-- Work item --
Work out how many lines in the data below include "tail", then reply with that number only.

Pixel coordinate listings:
■ ■ ■
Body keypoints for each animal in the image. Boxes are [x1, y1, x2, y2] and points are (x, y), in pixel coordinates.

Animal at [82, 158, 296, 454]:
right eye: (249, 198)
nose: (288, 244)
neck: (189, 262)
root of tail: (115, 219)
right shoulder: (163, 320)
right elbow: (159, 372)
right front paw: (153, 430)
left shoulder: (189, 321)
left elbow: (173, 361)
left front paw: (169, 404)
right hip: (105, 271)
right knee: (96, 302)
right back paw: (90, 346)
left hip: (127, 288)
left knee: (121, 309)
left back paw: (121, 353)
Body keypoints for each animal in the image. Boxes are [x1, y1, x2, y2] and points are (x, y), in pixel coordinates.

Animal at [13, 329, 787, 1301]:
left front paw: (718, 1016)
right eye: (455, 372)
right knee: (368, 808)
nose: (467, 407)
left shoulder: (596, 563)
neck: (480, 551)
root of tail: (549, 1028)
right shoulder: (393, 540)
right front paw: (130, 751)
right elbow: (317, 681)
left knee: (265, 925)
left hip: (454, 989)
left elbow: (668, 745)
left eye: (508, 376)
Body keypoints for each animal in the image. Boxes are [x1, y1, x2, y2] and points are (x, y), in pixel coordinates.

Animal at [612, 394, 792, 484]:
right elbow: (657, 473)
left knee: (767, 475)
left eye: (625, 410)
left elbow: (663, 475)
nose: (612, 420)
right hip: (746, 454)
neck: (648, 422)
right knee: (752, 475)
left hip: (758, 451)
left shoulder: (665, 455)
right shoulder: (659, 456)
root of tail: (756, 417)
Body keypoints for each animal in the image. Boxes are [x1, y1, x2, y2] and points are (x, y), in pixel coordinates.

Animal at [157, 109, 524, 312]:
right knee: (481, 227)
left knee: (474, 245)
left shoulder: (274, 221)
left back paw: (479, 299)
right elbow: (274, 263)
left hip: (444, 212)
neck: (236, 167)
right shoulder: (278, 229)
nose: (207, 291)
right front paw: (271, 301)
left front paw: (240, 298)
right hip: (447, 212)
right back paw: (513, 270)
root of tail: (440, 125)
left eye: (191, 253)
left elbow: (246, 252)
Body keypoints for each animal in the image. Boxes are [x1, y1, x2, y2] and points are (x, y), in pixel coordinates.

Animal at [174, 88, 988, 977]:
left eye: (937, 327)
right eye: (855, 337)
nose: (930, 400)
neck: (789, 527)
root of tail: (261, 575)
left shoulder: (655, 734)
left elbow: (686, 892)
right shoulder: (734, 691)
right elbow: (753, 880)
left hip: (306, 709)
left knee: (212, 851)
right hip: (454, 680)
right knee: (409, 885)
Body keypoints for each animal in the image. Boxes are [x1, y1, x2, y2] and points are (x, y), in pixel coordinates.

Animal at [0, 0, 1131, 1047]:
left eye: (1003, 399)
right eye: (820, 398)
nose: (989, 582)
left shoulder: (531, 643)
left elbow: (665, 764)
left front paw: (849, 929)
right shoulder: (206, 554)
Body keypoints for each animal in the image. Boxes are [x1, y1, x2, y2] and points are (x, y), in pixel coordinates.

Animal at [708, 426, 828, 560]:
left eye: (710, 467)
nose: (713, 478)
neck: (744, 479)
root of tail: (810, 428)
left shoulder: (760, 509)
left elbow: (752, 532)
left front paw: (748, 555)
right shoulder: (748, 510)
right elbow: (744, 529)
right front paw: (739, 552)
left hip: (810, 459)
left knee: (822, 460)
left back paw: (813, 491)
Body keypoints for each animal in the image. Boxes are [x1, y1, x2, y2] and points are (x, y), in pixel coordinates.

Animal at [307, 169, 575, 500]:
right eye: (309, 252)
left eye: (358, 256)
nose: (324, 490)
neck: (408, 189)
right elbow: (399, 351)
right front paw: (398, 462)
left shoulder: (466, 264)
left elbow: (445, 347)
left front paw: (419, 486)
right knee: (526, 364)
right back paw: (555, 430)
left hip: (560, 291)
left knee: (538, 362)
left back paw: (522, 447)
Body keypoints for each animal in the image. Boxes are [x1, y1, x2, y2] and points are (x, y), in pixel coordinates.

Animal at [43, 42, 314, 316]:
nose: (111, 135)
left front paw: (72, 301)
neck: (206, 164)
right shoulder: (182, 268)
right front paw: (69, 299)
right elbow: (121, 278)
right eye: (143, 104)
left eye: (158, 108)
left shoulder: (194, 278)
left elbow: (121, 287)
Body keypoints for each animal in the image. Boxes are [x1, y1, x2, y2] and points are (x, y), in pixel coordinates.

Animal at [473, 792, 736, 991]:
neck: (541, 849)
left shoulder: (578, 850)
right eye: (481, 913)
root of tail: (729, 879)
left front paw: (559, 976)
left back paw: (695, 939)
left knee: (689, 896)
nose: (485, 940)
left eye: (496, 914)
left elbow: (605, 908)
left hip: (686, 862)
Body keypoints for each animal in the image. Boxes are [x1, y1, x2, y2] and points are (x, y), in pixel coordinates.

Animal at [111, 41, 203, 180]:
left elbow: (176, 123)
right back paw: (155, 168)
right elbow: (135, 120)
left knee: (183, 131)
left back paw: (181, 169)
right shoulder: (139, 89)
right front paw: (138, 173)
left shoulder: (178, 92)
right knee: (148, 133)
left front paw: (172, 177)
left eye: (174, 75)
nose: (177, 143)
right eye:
■ ■ ■
-- Written reply --
7